All of this seems par for the course in the everyday existence of Alice and Edward, a life in which both harbor intense resentments for each other. He quietly endures his wife's constant needling while she yearns to get something out of her husband that doesn't exist. "I want a reaction. I want a real marriage." So, too, does Edward. And, when he announces that he has found another woman, Alice is devastated.

 

Life without her husband is tantamount to a death sentence for Alice. Regardless of her disappointments, the fear of being left alone is overwhelming. "When a woman reaches middle age, she becomes invisible." And, just as she used abusive and outrageous measures throughout their marriage, Alice deploys a scorch earth policy to win him back.

 

Reflecting upon his life, Edward sees his marriage as a tremendous mistake, but one that is not too late to remedy. He recounts how he first met Alice on a train when he was in a particularly melancholy state and she consoled him. Though unhappy, he remained with her while the "real" Edward went into hiding. "All those years ago, I got on the wrong train."

 

Nicholson arms his characters with heated moments and biting dialogue.
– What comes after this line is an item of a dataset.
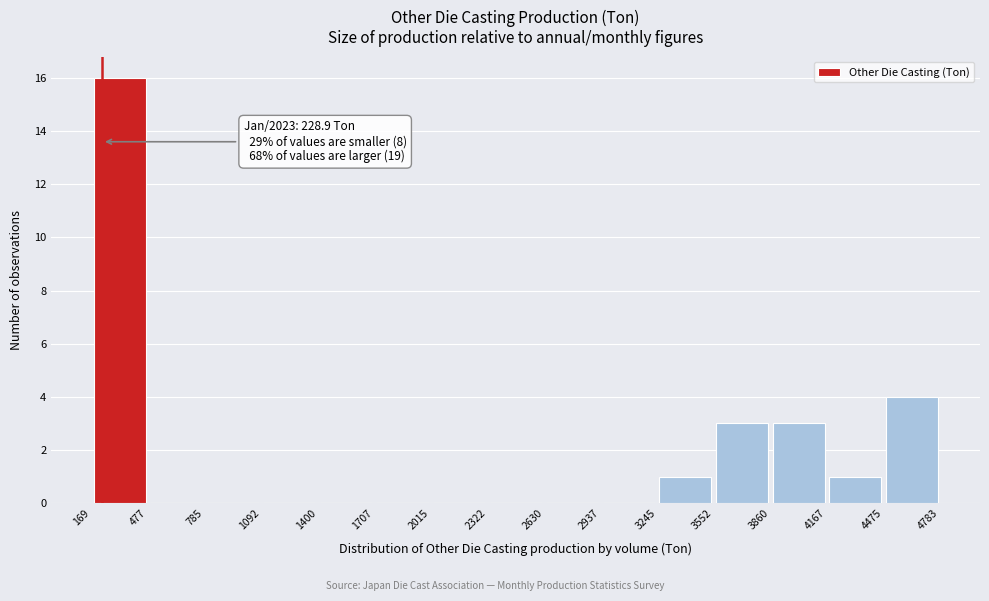

Which range on the x-axis has the tallest bar?

169 to 477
Director Sullivan's pacing is skillfully timed. Ben Chaplin gives an able turn as the son who tries to balance his own frustrations with his parents individual needs. Atkins manages to create a sympathetic portrayal of a woman who is not at all easy to like. And, Lithgow is ideal as a dull and complacent man who feels he must change to survive.

 

That Edward and Alice are so ill-suited for one another, their break-up comes off as the most obvious solution to their troubles. Nicholson's play comes armed with many lofty reflections on Napoleon's calamitous ventures in Russia, used to shade the picture of this pale domestic drama. Set designs by John Lee Beatty reflect a bleak, wintry tone. THE RETREAT FROM MOSCOW, now at the Booth Theatre.